Hay un tiempo para todo

“3 Todo tiene su momento oportuno; hay un tiempo para todo lo que se hace bajo el cielo:

2 un tiempo para nacer,
y un tiempo para morir;
un tiempo para plantar,
y un tiempo para cosechar;
3 un tiempo para matar,
y un tiempo para sanar;
un tiempo para destruir,
y un tiempo para construir;
4 un tiempo para llorar,
y un tiempo para reír;
un tiempo para estar de luto,
y un tiempo para saltar de gusto;
5 un tiempo para esparcir piedras,
y un tiempo para recogerlas;
un tiempo para abrazarse,
y un tiempo para despedirse;
6 un tiempo para intentar,
y un tiempo para desistir;
un tiempo para guardar,
y un tiempo para desechar;
7 un tiempo para rasgar,
y un tiempo para coser;
un tiempo para callar,
y un tiempo para hablar;
8 un tiempo para amar,
y un tiempo para odiar;
un tiempo para la guerra,
y un tiempo para la paz.”

REFLEXIÓN

Un tiempo para todo

Tratar de controlar absolutamente todo, es imposible. Nos desgastamos intentando hacer las cosas a nuestra manera y frecuentemente, éstas no suceden como las planeamos. Queremos obtener resultados positivos con el más mínimo esfuerzo y esperamos que Dios nos lo de todo, sin dar nada a cambio.

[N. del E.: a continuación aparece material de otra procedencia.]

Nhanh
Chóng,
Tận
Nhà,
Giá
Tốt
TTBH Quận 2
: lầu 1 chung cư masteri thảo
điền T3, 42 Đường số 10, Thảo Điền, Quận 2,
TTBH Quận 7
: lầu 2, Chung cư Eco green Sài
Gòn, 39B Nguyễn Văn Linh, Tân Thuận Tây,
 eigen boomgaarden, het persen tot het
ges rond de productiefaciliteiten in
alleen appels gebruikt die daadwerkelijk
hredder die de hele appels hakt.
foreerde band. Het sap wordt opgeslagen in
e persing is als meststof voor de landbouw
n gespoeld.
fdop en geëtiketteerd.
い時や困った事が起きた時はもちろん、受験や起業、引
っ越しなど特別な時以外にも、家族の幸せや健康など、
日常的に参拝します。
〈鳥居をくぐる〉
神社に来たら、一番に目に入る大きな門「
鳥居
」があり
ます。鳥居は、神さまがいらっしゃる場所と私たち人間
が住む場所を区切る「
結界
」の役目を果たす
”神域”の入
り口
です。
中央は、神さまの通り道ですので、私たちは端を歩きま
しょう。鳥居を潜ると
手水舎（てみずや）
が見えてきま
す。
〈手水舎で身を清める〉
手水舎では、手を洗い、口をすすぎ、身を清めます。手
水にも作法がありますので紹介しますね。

Aprender a disfrutar cada circunstancia de la vida, a ser flexibles, a permitirle a Dios obrar sin intervenir queriendo hacer nuestra voluntad y no la suya; dejar de actuar como si fuéramos justicieros, con la firme intención de transformar el mundo; son posturas de protección que al asumirlas, nos mantienen en los caminos del cumplimiento de nuestro propósito en ésta tierra.

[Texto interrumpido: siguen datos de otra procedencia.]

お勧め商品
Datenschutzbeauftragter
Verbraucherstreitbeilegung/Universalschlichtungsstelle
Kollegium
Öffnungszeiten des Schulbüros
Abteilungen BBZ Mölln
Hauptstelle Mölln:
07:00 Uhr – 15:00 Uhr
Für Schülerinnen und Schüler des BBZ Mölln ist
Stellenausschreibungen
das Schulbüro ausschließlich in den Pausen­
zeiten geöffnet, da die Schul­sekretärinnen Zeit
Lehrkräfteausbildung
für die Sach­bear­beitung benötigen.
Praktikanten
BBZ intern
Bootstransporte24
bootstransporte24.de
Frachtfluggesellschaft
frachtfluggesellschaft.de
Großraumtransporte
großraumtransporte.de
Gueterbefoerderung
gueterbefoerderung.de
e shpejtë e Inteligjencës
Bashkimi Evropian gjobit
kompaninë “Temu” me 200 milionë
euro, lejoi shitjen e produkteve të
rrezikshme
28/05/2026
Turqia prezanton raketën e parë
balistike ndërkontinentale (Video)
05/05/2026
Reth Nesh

Los tiempos de Dios son perfectos, ir a su ritmo es mejor y más efectivo. Es preferible dejarnos llevar por su corriente de amor, teniendo claro que Él, propende por nuestro bienestar, aunque estemos rodeados de oscuridad.

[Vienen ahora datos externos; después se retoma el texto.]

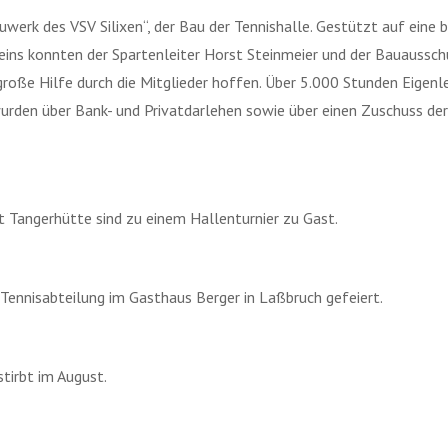
werk des VSV Silixen“, der Bau der Tennishalle. Gestützt auf eine b
s konnten der Spartenleiter Horst Steinmeier und der Bauausschus
große Hilfe durch die Mitglieder hoffen. Über 5.000 Stunden Eigenl
urden über Bank- und Privatdarlehen sowie über einen Zuschuss der
t Tangerhütte sind zu einem Hallenturnier zu Gast.
Tennisabteilung im Gasthaus Berger in Laßbruch gefeiert.
tirbt im August.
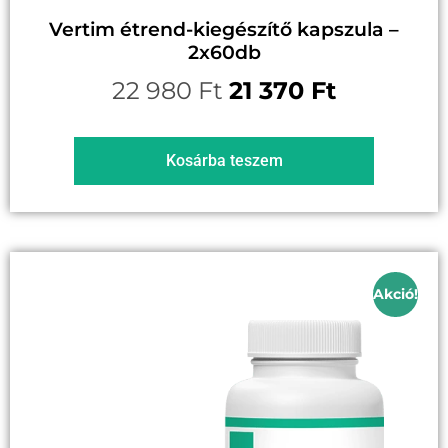
Vertim étrend-kiegészítő kapszula –
2x60db
22 980
Ft
21 370
Ft
Kosárba teszem
Akció!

No es cuando nosotros queramos, ni en la forma que esperamos que se nos darán las cosas; es en el tiempo y a la manera del Señor. Llegamos a éste mundo con una misión de parte de Él y morimos una vez se haya cumplido y el nos llame a su presencia; cada semilla sembrada en su nombre, dará una abundante cosecha; estamos en el lugar en dónde Él nos necesita; aunque parezca que nada está bien, sus planes son distintos y al final entenderemos las razones de porqué y para qué, habremos de matar o sanar, destruir o construir, llorar o reír, luchar con todas nuestras fuerzas o quedarnos quietos sin hacer nada, abrazar o despedir, intentar o desistir, guardar o desechar, callar o hablar, amar u odiar, hacer la guerra o la paz. Lo único cierto, es que nuestros esfuerzos, si vamos de su mano, no serán en vano.

Alabanza sugerida

Canción: Dios en todo tiempo – Kelly Spiker

Ver video aquí: https://bit.ly/2IWCdQX

OREMOS

Padre, yo sé que cuidas de mí y controlas todo en mi vida. Gracias porque tus propósitos son mucho más altos que los míos y lo que yo veo como una derrota, tu ya lo has concebido como una victoria. Toma decisiones por mí Señor, puedo descansar tranquila porque mi confianza está puesta en ti. Aquí estoy Señor, úsame para tu obra, hoy me aferro a los sueños que tú tienes para mí. En el nombre de tu amado hijo Jesús, amén.